As I went to bed Wednesday night, I reflected on that old Committee member who had managed with one sentence to make me so self-conscious about the simple, joyful act of laughing...and how the woman at the concert made me feel when she commented on my laughter before leaving the park.
This woman and her short interaction with me will stay with me. I'll carry her face and compliment with me to remind me that I chose joy. She will become the newest member of my Committee, and I'm immediately making her a Lifetime Member.
The sub-head for my blog is "...thoughts on a joyful and creative life." That's why I'm sharing this with you today. I decided long ago not to lug the boulders of sadness, frustration or downright despair around with me any longer. I left them behind nearly a decade ago. Please don't waste another moment of your life clinging to that which no longer serves you. Let go of the hurt. Let go of the words that keep you from living a beautiful, wonderful, juicy and joyful life. You deserve it.
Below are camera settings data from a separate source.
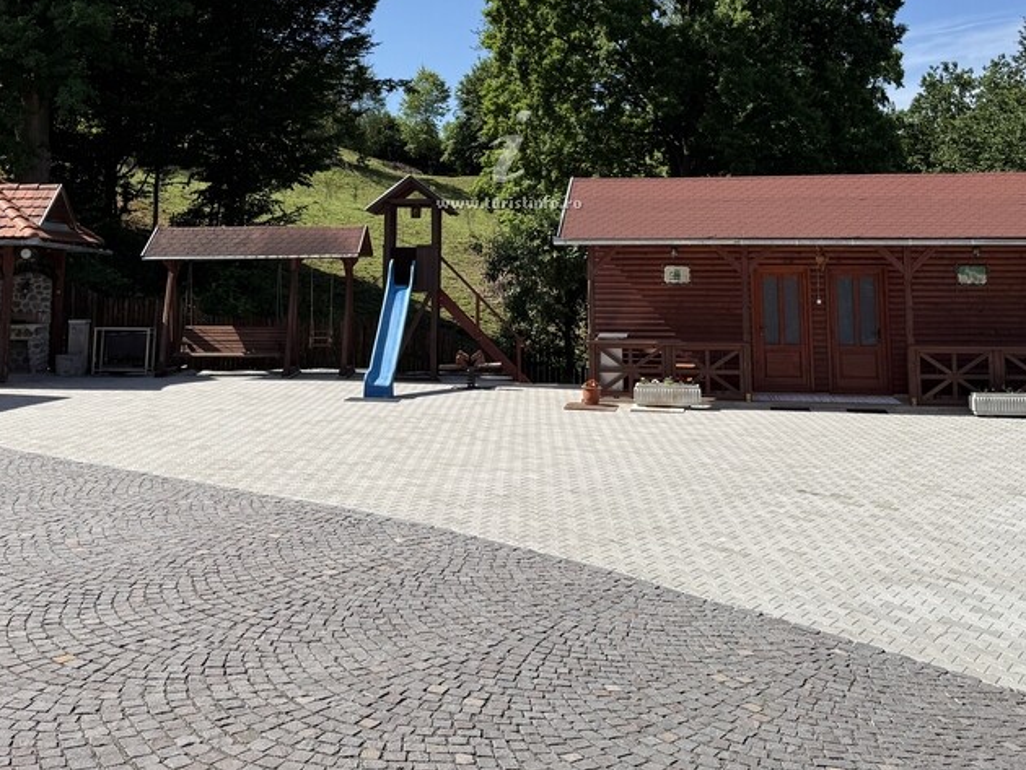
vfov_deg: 35.7
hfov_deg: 47.8
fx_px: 1156
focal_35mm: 39
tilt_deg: +5.8
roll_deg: +0.8
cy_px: 156
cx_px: 508
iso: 80
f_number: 1.78
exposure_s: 1/4673
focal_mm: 6.76
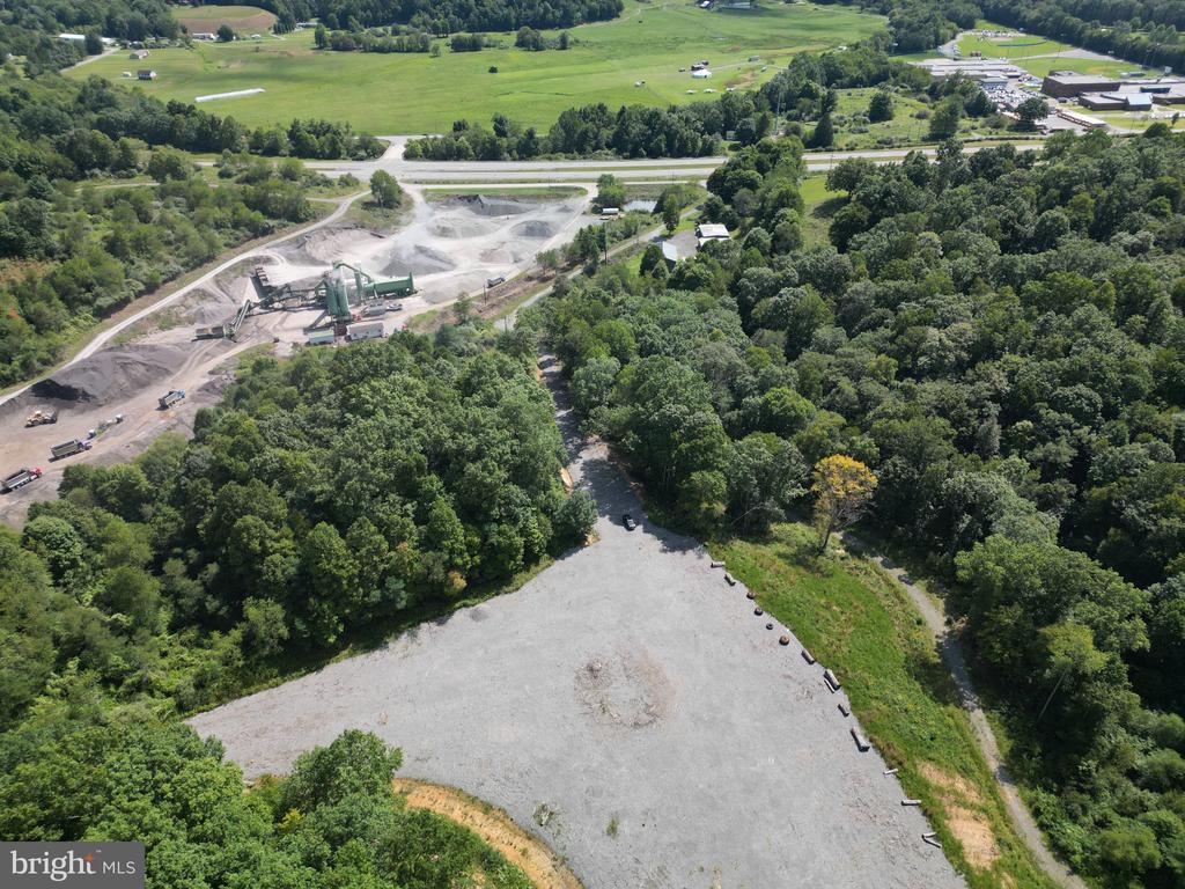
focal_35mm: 24
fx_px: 822
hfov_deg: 71.6
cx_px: 592
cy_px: 444
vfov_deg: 56.8
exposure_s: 1/800
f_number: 1.7
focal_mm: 6.72
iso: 120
We all deserve it.
I'm a big fan of the movie "Somewhere In Time". In the movie, Jane Seymour plays the actress, Elise McKenna. She has a rather rotund suitor who pays entirely too much attention to her, and it's most unwelcomed. However, she's expected to return his affection. In a scene with a fellow actor, she's asked, "Surely, there must be something you like about the man." to which she replies, "Yes. His absence." That's how I feel about my evicted Committee members.
Thanks for letting me put this out there today. I appreciate that you stop by to see what I'm doing, and I also appreciate your visits. Be well. Be brave. Choose Joy.